High-dimensional settings: Thank you for your valuable comment regarding the scalability of our FOLOC framework in high-dimensional settings. In response, we have added a new experiment to specifically evaluate performance in such scenarios. The results, summarized in the table below, demonstrate that our method remains efficient and robust as the dimensionality increases. (All reported values are in units of .)
Table 1: Experiments on high dimensional datasets
| Metrics | MSE | MAE |
|---|---|---|
| Dimension 16 | 3.85 ± 0.05 | 12.7 ± 0.08 |
| Dimension 32 | 2.8 ± 0.04 | 11.0 ± 0.07 |
| Dimension 64 | 1.8 ± 0.001 | 8.39 ± 0.007 |
| Dimension 128 | 1.43 ± 0.01 | 7.27 ± 0.03 |
Baselines: Thank you for your thoughtful comment on runtime comparisons. We conducted detailed benchmarks comparing FOLOC with several popular baselines, including MBRL, CMA-ES, MPC, PID, and iLQR. For each method, we report both performance and runtime. FOLOC consistently achieves the highest accuracy and lowest computation time on both cart-pole and quadrotor tasks. We found that FOLOC achieves superior performance on cart-pole dynamics, with MSE reduced by up to 99.99% and MAE by up to 99.32%. All experiment code is available at the link provided in Appendix A (Page 12).
Table 2: Baseline Model Evaluation on cart-pole dynamics
| Metrics | MSE | MAE | Run Time (s) |
|---|---|---|---|
| MBRL | 0.1949245466 | 0.4106739015 | 0.0445 |
| CMA-ES | 0.236764904 | 0.4723616957 | 16.405419 |
| MPC | 0.2369265688 | 0.4725790307 | 0.673999 |
| PID | 0.2542367969 | 0.498872839 | 0.0012775 |
| iLQR | 0.2380454333 | 0.4741794493 | 0.26275 |
| FOLOC(ours) | 0.000038933 | 0.003350039 | 0.000371 |
Table 3: Baseline Model Evaluation on quadrotor dynamics
| Metrics | MSE | MAE | Run Time (s) |
|---|---|---|---|
| MBRL | 0.4893634967 | 0.5455600058 | 0.0445 |
| CMA-ES | 0.6133190948 | 0.5897855761 | 16.405419 |
| MPC | 0.6117894105 | 0.5521787351 | 0.673999 |
| PID | 1.143392167 | 0.9088121938 | 0.0012775 |
| iLQR | 0.6277251605 | 0.570096181 | 0.26275 |
| FOLOC(ours) | 0.211356634 | 0.126771140 | 0.000267 |
Header: We appreciate the reviewer for pointing out the heading issue, we will ensure to correct it in the revised version.

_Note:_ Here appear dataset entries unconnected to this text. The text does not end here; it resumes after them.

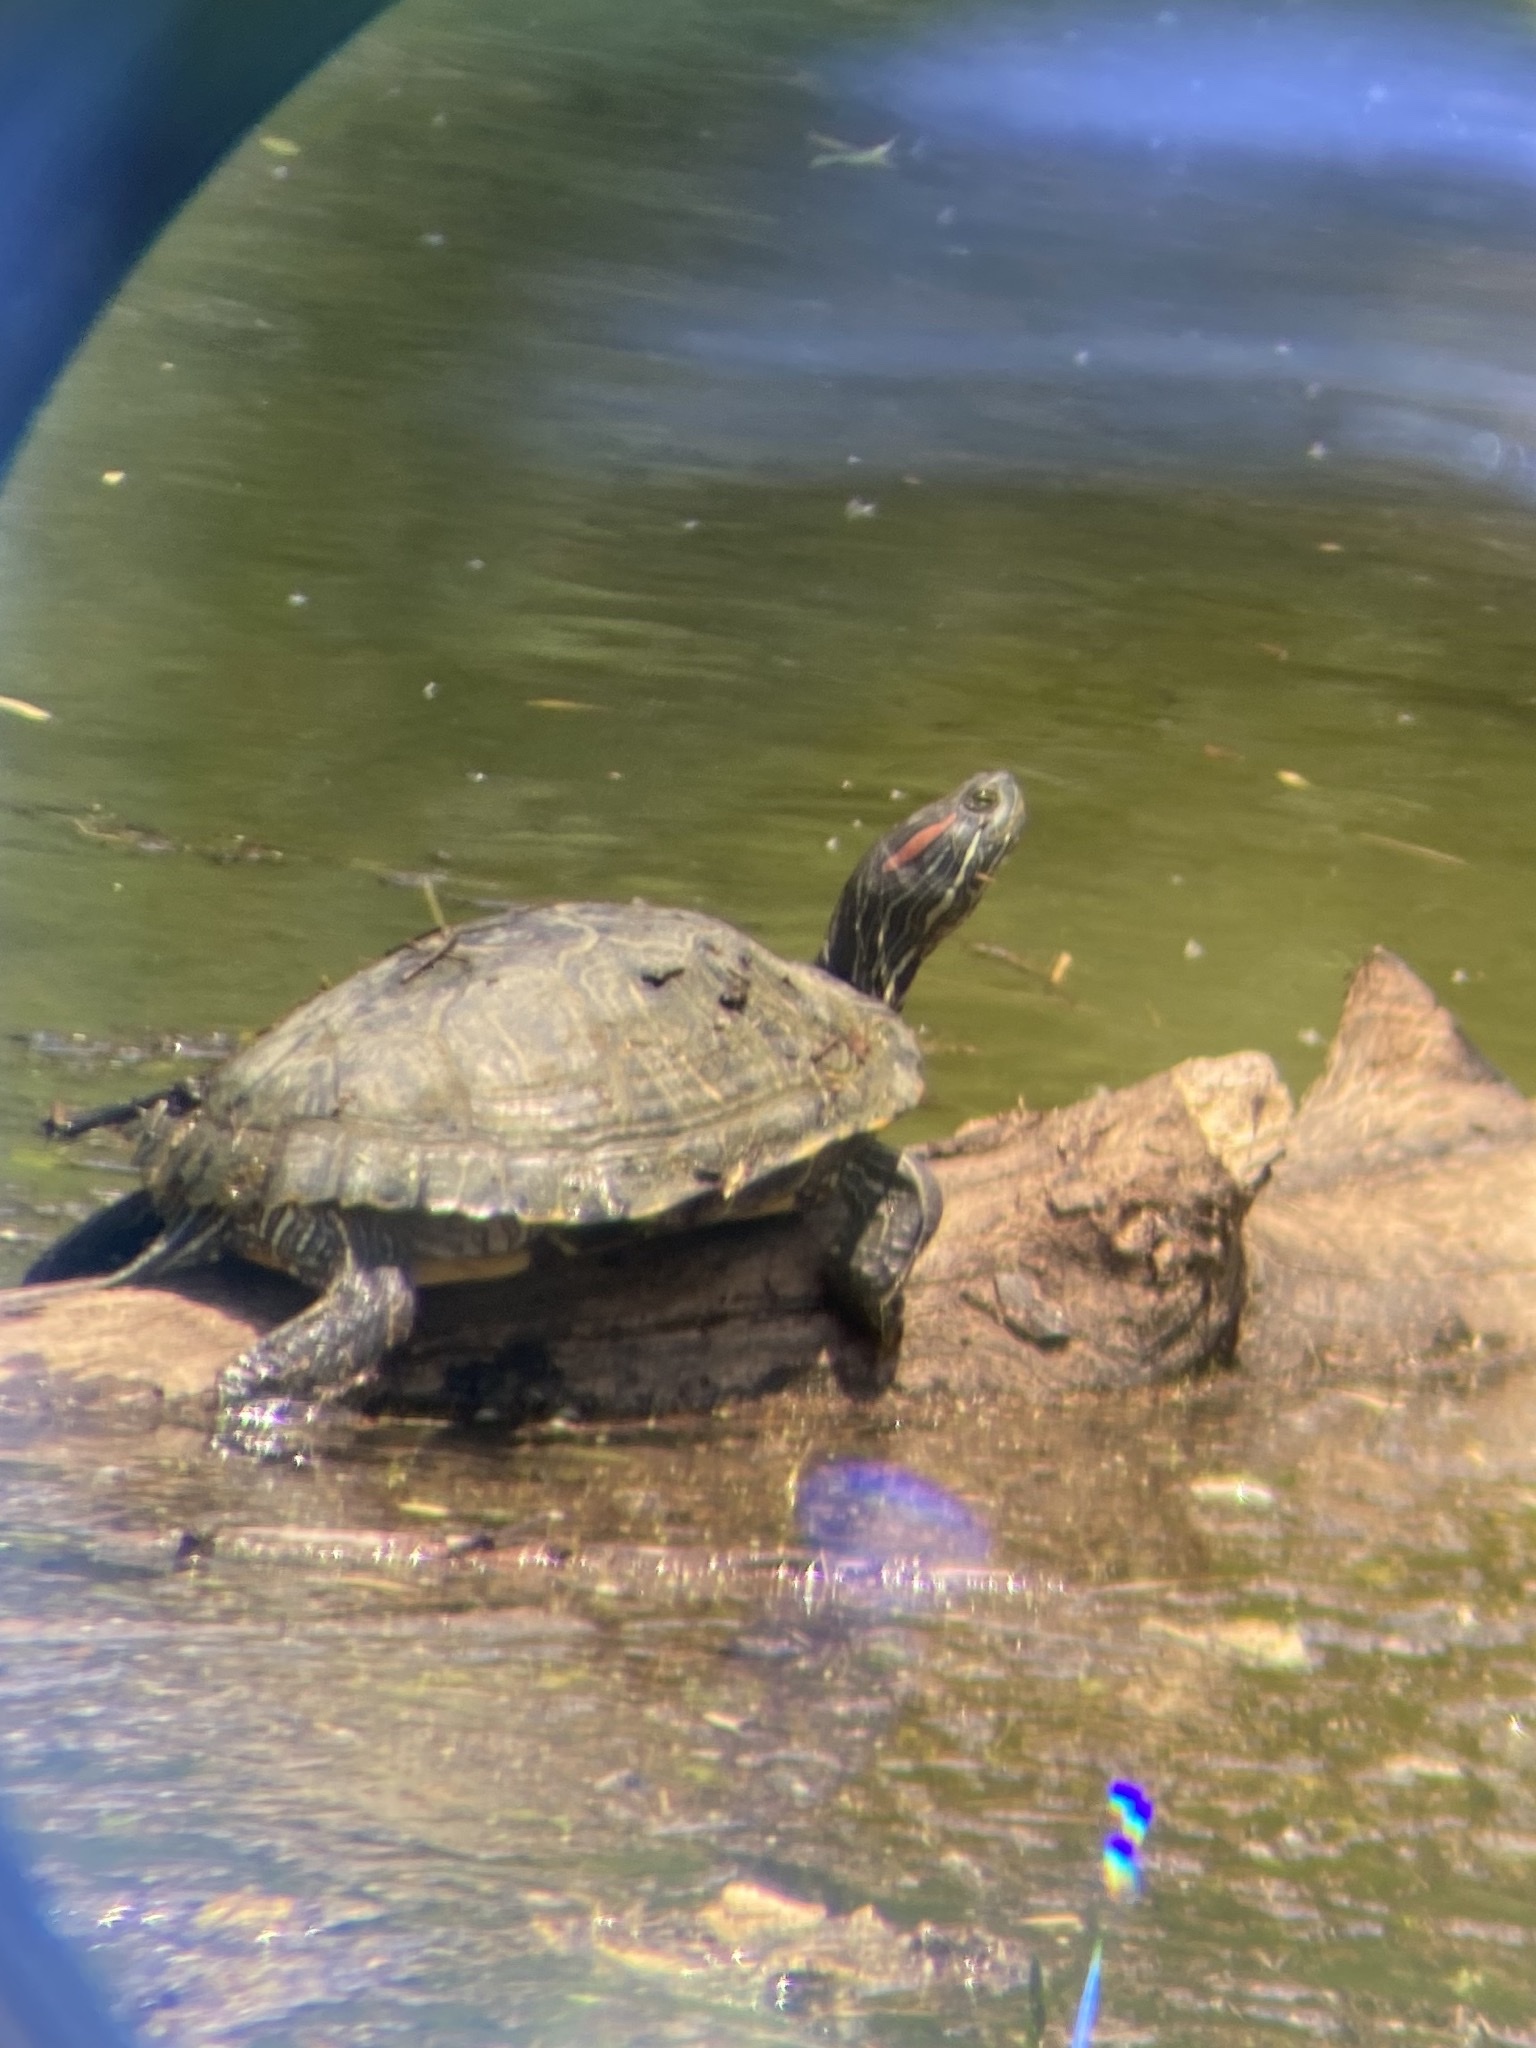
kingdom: Animalia
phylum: Chordata
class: Testudines
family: Emydidae
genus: Trachemys
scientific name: Trachemys scripta
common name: Slider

This paper developed a learning-based approach to solve the optimal control problems for fractional-order linear time-invariant systems. A two-step algorithm was developed, with system identification followed by controller synthesis. Sample complexity results were then established, followed by experimental results on canonical control problems. The results are overall solid and new in the learning for control domain, and the problem being considered is important. There was some common concern regarding the sufficiency of the baselines, which was addressed in part by the rebuttal. There were also some other concerns regarding the motivation, scalability issues of the algorithm, and clarity of the paper. I suggest that the authors incorporate the feedback in preparing the camera-ready version of the paper.